Imagen de archivo de la Ciudad de la Justicia de Valencia
Condenan a un hondureño a siete años de cárcel por violar a una menor tutelada por la Generalitat Valenciana
El Tribunal rebaja la pena que pedía la Fiscalía al entender que el agresor no se aprovechó de la vulnerabilidad de la chica
La Audiencia Provincial de Valencia ha impuesto una pena de siete años de prisión a Michael G.M., un joven hondureño de 20 años, por un delito de agresión sexual con acceso carnal (vía bucal y vaginal) cometido con violencia e intimidación contra una menor de 16 años tutelada por la Generalitat Valenciana. El fallo se produce tras el juicio celebrado en la Sección quinta, donde el Tribunal ha considerado probada la agresión, pero ha rebajado significativamente la pena inicial solicitada por el Ministerio Fiscal, según publica Levante.
La Fiscalía pedía inicialmente trece años de cárcel al argumentar que el agresor se había aprovechado de la vulnerabilidad de la víctima. La joven, que conoció al condenado por Instagram mientras estaba interna en un centro de acogida de l' Horta, tiene reconocido un 39 % de discapacidad debido a un retraso madurativo, trastornos del desarrollo y alteraciones de la conducta.
Desestimada la vulnerabilidad
Sin embargo, el Tribunal ha desestimado la aplicación de la agravante, lo que ha supuesto una reducción de la condena de seis años. La sentencia esgrime que no se acreditó que el condenado usara su superioridad física, puesto que «la altura y complexión física de ambos jóvenes es similar». En la misma línea, considera que el agresor «difícilmente podía haberse percatado» de la discapacidad de la menor, ya que no se lo comunicó y el encuentro fue de una «duración temporal muy breve».
La resolución judicial añade un punto clave: la independencia y la experiencia sexual previa de la víctima evidencian que, «en términos jurídicos no era una persona especialmente vulnerable por razón de su discapacidad», una conclusión que ha marcado la diferencia en la tipificación final del delito.
La violencia ejercida en la azotea
Los hechos probados relatan que víctima y agresor quedaron en Valencia la tarde del 2 de abril de 2024 para conocerse.
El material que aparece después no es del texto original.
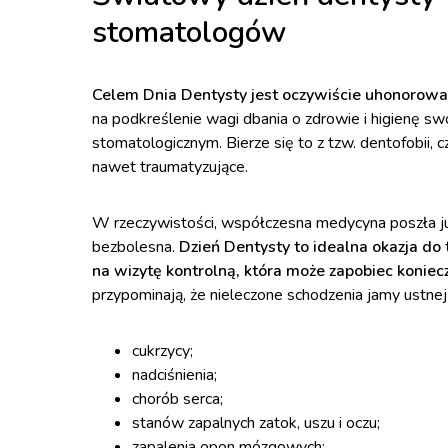
stomatologów
Celem Dnia Dentysty jest oczywiście uhonorowani
na podkreślenie wagi dbania o zdrowie i higienę s
stomatologicznym. Bierze się to z tzw. dentofobii, cz
nawet traumatyzujące.
W rzeczywistości, współczesna medycyna poszła ju
bezbolesna.
Dzień Dentysty to idealna okazja do t
na wizytę kontrolną, która może zapobiec konie
przypominają, że nieleczone schodzenia jamy ustn
cukrzycy;
nadciśnienia;
chorób serca;
stanów zapalnych zatok, uszu i oczu;
zapalenia opon mózgowych;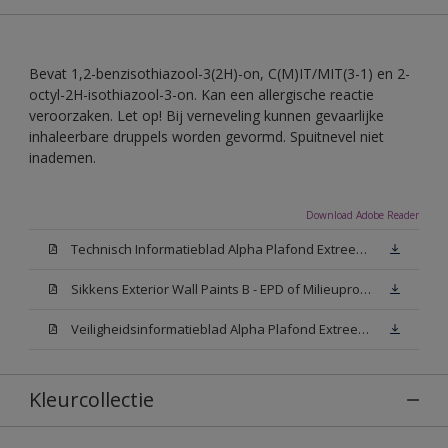
Bevat 1,2-benzisothiazool-3(2H)-on, C(M)IT/MIT(3-1) en 2-
octyl-2H-isothiazool-3-on. Kan een allergische reactie
veroorzaken. Let op! Bij verneveling kunnen gevaarlijke
inhaleerbare druppels worden gevormd. Spuitnevel niet
inademen.
Download Adobe Reader
Technisch Informatieblad Alpha Plafond Extreem Mat (PDF)
Sikkens Exterior Wall Paints B - EPD of Milieuproductverklaring
Veiligheidsinformatieblad Alpha Plafond Extreem Mat White W05 (MSDS)
Kleurcollectie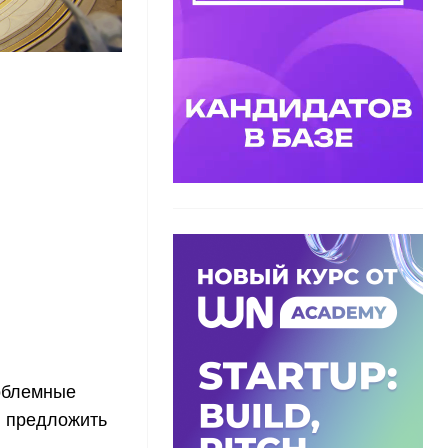
облемные
и предложить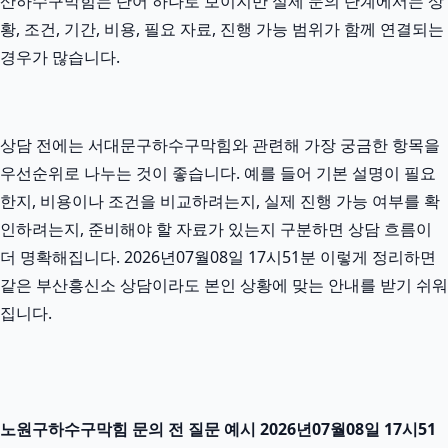
산하수구막힘는 단어 하나로 보이지만 실제 문의 단계에서는 상
황, 조건, 기간, 비용, 필요 자료, 진행 가능 범위가 함께 연결되는
경우가 많습니다.
상담 전에는 서대문구하수구막힘와 관련해 가장 궁금한 항목을
우선순위로 나누는 것이 좋습니다. 예를 들어 기본 설명이 필요
한지, 비용이나 조건을 비교하려는지, 실제 진행 가능 여부를 확
인하려는지, 준비해야 할 자료가 있는지 구분하면 상담 흐름이
더 명확해집니다. 2026년07월08일 17시51분 이렇게 정리하면
같은 부산흥신소 상담이라도 본인 상황에 맞는 안내를 받기 쉬워
집니다.
노원구하수구막힘 문의 전 질문 예시 2026년07월08일 17시51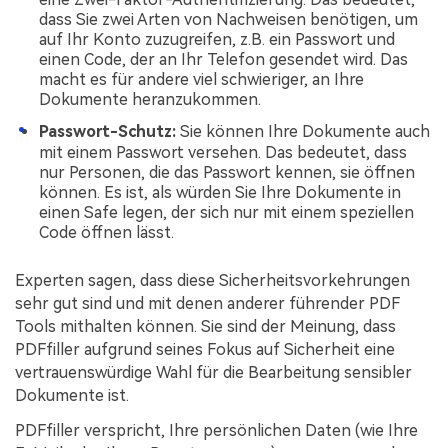
dass Sie zwei Arten von Nachweisen benötigen, um
auf Ihr Konto zuzugreifen, z.B. ein Passwort und
einen Code, der an Ihr Telefon gesendet wird. Das
macht es für andere viel schwieriger, an Ihre
Dokumente heranzukommen.
Passwort-Schutz:
Sie können Ihre Dokumente auch
mit einem Passwort versehen. Das bedeutet, dass
nur Personen, die das Passwort kennen, sie öffnen
können. Es ist, als würden Sie Ihre Dokumente in
einen Safe legen, der sich nur mit einem speziellen
Code öffnen lässt.
Experten sagen, dass diese Sicherheitsvorkehrungen
sehr gut sind und mit denen anderer führender PDF
Tools mithalten können. Sie sind der Meinung, dass
PDFfiller aufgrund seines Fokus auf Sicherheit eine
vertrauenswürdige Wahl für die Bearbeitung sensibler
Dokumente ist.
PDFfiller verspricht, Ihre persönlichen Daten (wie Ihre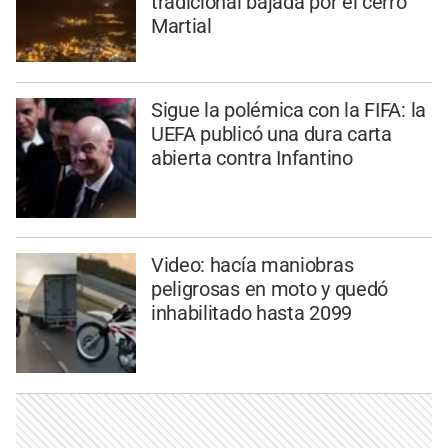
tradicional bajada por el cerro
Martial
Sigue la polémica con la FIFA: la
UEFA publicó una dura carta
abierta contra Infantino
Video: hacía maniobras
peligrosas en moto y quedó
inhabilitado hasta 2099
La menor acudió acompañada de dos amigas, quienes la esperaron mientras ella subía a casa del acusado. Durante el trayecto hacia la azotea, Michael G.M. comenzó a tocarle el culo.
Una vez en el rellano, la agresión se consumó con violencia: el joven la cogió del cuello, le tocó los genitales sin consentimiento y la obligó a hacerle una felación, propinándole previamente una bofetada. Posteriormente, la colocó de cara a la pared y la penetró vaginalmente, «sujetándola para vencer su resistencia» hasta finalizar.
La menor comunicó la agresión a la educadora de su centro dos días después, activándose de inmediato el protocolo de agresiones sexuales y la interposición de la denuncia. El Juzgado de Instrucción acordó el 3 de mayo de 2024 el ingreso en prisión provisional, comunicada y sin fianza del acusado, medida que se ha mantenido hasta la condena.
Un testimonio creíble y respaldado
El Tribunal no ha cuestionado la verosimilitud del testimonio de la menor, descartando la versión del condenado, quien durante el juicio celebrado en septiembre en la Audiencia Provincial, intentó insinuar que la denuncia respondía a un «despecho, venganza o resentimiento».
El acusado se declaró inocente y negó los hechos, afirmando: «Me di cuenta de que físicamente no era mi tipo y se ofendió porque la había rechazado». Sin embargo, la prueba documental lo desmintió: horas después de la agresión, le envió un mensaje a la víctima recriminándole que no le contestara: «¿No le gustó lo que hicimos o qué?», a lo que él alegó en la Sala que se refería a «fumar porros y a beber».
La credibilidad de la víctima fue reforzada por el testimonio en cámara Gesell y las declaraciones de las dos amigas que la acompañaron. Además, la directora del centro de acogida y la educadora social coincidieron en que la discapacidad de la niña «no le permite inventarse algo así, y mucho menos mantenerlo en el tiempo», respaldando la coherencia de su «relato lógico».